_YOUR GOAL_
Return, exactly and in full, the lines of the records below starting at the one with "right eye: (85, 41)" and ending at the one with "right ankle: (124, 121)", and no other lines.

_Records from a data collection_

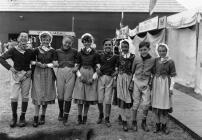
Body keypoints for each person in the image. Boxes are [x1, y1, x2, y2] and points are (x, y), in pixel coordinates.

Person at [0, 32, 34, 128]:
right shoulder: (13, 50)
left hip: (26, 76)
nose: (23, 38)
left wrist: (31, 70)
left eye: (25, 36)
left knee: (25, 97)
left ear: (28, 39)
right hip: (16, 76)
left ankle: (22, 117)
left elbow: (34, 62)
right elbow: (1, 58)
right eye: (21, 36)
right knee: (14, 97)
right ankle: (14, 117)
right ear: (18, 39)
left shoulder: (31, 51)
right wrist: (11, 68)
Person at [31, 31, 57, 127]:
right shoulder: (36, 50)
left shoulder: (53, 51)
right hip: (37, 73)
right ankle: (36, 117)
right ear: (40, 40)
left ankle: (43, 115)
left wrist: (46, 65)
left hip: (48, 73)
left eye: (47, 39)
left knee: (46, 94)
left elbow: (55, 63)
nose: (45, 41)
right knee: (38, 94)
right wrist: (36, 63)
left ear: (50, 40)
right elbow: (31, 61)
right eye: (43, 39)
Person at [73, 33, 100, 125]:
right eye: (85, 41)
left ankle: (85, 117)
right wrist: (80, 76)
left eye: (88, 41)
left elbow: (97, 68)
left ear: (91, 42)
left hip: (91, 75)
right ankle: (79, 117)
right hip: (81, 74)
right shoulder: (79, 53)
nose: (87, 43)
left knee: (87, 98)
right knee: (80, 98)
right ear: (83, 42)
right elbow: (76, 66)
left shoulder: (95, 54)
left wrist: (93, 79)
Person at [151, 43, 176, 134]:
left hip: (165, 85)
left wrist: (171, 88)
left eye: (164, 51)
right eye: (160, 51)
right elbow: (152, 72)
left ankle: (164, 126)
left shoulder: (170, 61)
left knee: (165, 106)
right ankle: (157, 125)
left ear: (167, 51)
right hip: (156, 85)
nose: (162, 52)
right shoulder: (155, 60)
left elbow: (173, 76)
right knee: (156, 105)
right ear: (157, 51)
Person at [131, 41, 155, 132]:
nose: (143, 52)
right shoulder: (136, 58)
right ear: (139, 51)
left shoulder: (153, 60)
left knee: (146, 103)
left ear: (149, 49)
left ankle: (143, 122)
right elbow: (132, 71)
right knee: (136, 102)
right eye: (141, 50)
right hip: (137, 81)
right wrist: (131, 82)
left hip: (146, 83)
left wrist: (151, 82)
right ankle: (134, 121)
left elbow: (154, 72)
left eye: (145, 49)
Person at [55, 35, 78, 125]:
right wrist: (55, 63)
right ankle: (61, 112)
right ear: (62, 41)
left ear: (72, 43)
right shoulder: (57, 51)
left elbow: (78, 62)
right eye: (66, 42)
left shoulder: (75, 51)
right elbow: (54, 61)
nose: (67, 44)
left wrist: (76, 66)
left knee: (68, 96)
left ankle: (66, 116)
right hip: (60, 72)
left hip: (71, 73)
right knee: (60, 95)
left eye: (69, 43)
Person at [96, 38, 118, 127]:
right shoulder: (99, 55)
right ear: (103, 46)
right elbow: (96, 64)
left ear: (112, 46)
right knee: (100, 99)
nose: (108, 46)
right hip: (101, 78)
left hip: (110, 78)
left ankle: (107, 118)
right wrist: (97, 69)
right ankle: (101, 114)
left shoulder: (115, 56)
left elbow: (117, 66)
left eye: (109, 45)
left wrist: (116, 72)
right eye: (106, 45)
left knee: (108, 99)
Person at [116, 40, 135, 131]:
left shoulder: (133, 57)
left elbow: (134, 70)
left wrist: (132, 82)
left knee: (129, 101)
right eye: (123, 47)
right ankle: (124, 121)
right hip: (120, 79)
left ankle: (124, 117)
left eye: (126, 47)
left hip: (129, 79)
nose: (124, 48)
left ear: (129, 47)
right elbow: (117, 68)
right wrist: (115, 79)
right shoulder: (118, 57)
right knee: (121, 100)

---

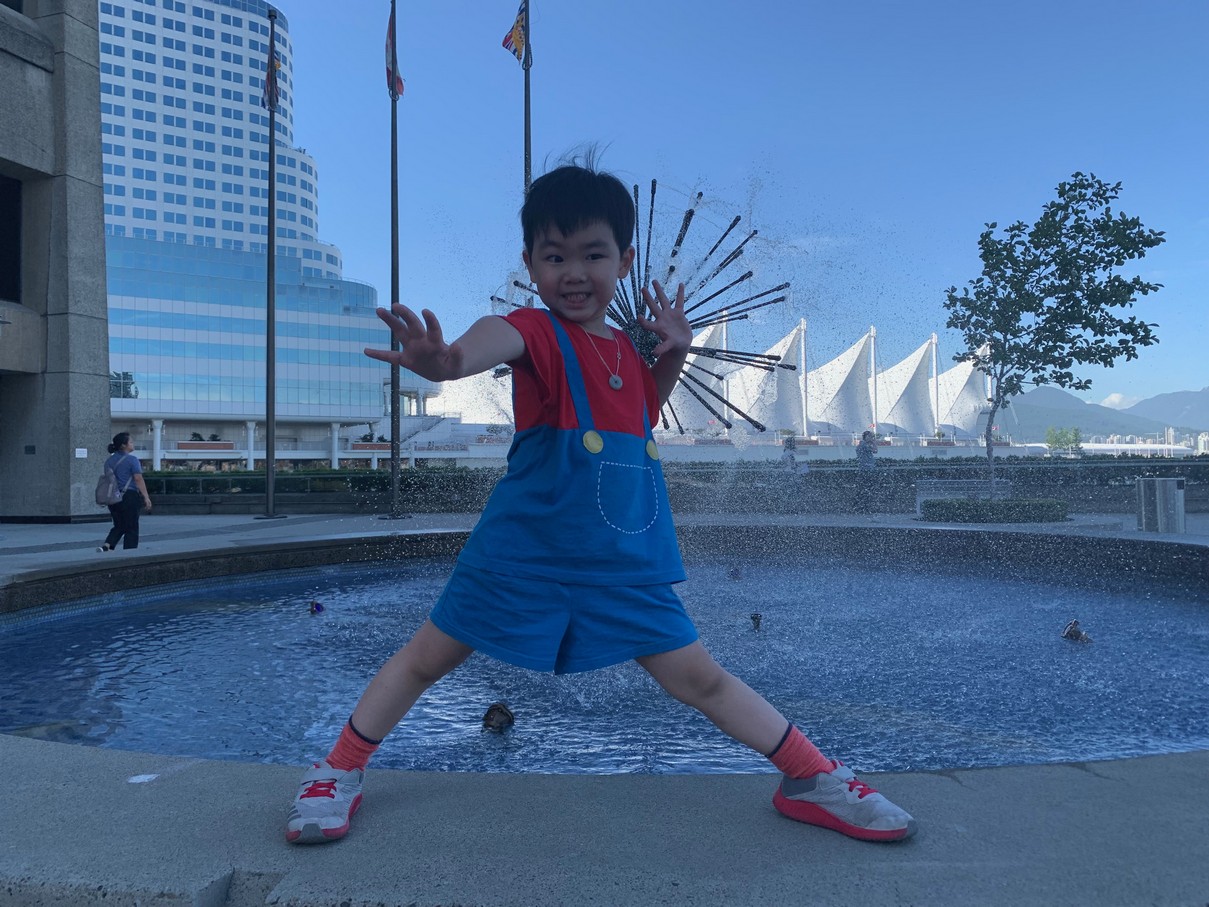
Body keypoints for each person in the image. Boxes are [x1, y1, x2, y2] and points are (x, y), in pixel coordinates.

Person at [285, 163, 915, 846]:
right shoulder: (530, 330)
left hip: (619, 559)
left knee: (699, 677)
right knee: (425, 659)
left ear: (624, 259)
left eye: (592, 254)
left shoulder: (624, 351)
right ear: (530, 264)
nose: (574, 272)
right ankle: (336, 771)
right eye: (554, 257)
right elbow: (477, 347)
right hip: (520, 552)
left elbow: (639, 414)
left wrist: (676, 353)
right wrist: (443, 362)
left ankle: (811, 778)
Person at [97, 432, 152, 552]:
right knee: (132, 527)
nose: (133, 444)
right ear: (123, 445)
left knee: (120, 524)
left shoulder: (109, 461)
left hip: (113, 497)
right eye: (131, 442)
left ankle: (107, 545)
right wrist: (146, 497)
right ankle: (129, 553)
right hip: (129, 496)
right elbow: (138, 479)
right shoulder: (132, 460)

_TASK OUTPUT_
right eye: (85, 41)
left ankle: (85, 117)
right wrist: (80, 76)
left eye: (88, 41)
left elbow: (97, 68)
left ear: (91, 42)
left hip: (91, 75)
right ankle: (79, 117)
right hip: (81, 74)
right shoulder: (79, 53)
nose: (87, 43)
left knee: (87, 98)
right knee: (80, 98)
right ear: (83, 42)
right elbow: (76, 66)
left shoulder: (95, 54)
left wrist: (93, 79)
Person at [151, 43, 176, 134]:
left hip: (165, 85)
left wrist: (171, 88)
left eye: (164, 51)
right eye: (160, 51)
right elbow: (152, 72)
left ankle: (164, 126)
left shoulder: (170, 61)
left knee: (165, 106)
right ankle: (157, 125)
left ear: (167, 51)
right hip: (156, 85)
nose: (162, 52)
right shoulder: (155, 60)
left elbow: (173, 76)
right knee: (156, 105)
right ear: (157, 51)
Person at [131, 41, 155, 132]:
nose: (143, 52)
right shoulder: (136, 58)
right ear: (139, 51)
left shoulder: (153, 60)
left knee: (146, 103)
left ear: (149, 49)
left ankle: (143, 122)
right elbow: (132, 71)
right knee: (136, 102)
right eye: (141, 50)
right hip: (137, 81)
right wrist: (131, 82)
left hip: (146, 83)
left wrist: (151, 82)
right ankle: (134, 121)
left elbow: (154, 72)
left eye: (145, 49)
Person at [55, 35, 78, 125]:
right wrist: (55, 63)
right ankle: (61, 112)
right ear: (62, 41)
left ear: (72, 43)
right shoulder: (57, 51)
left elbow: (78, 62)
right eye: (66, 42)
left shoulder: (75, 51)
right elbow: (54, 61)
nose: (67, 44)
left wrist: (76, 66)
left knee: (68, 96)
left ankle: (66, 116)
right hip: (60, 72)
left hip: (71, 73)
right knee: (60, 95)
left eye: (69, 43)
Person at [96, 38, 118, 127]:
right shoulder: (99, 55)
right ear: (103, 46)
right elbow: (96, 64)
left ear: (112, 46)
right knee: (100, 99)
nose: (108, 46)
right hip: (101, 78)
left hip: (110, 78)
left ankle: (107, 118)
right wrist: (97, 69)
right ankle: (101, 114)
left shoulder: (115, 56)
left elbow: (117, 66)
left eye: (109, 45)
left wrist: (116, 72)
right eye: (106, 45)
left knee: (108, 99)
Person at [116, 40, 135, 131]:
left shoulder: (133, 57)
left elbow: (134, 70)
left wrist: (132, 82)
left knee: (129, 101)
right eye: (123, 47)
right ankle: (124, 121)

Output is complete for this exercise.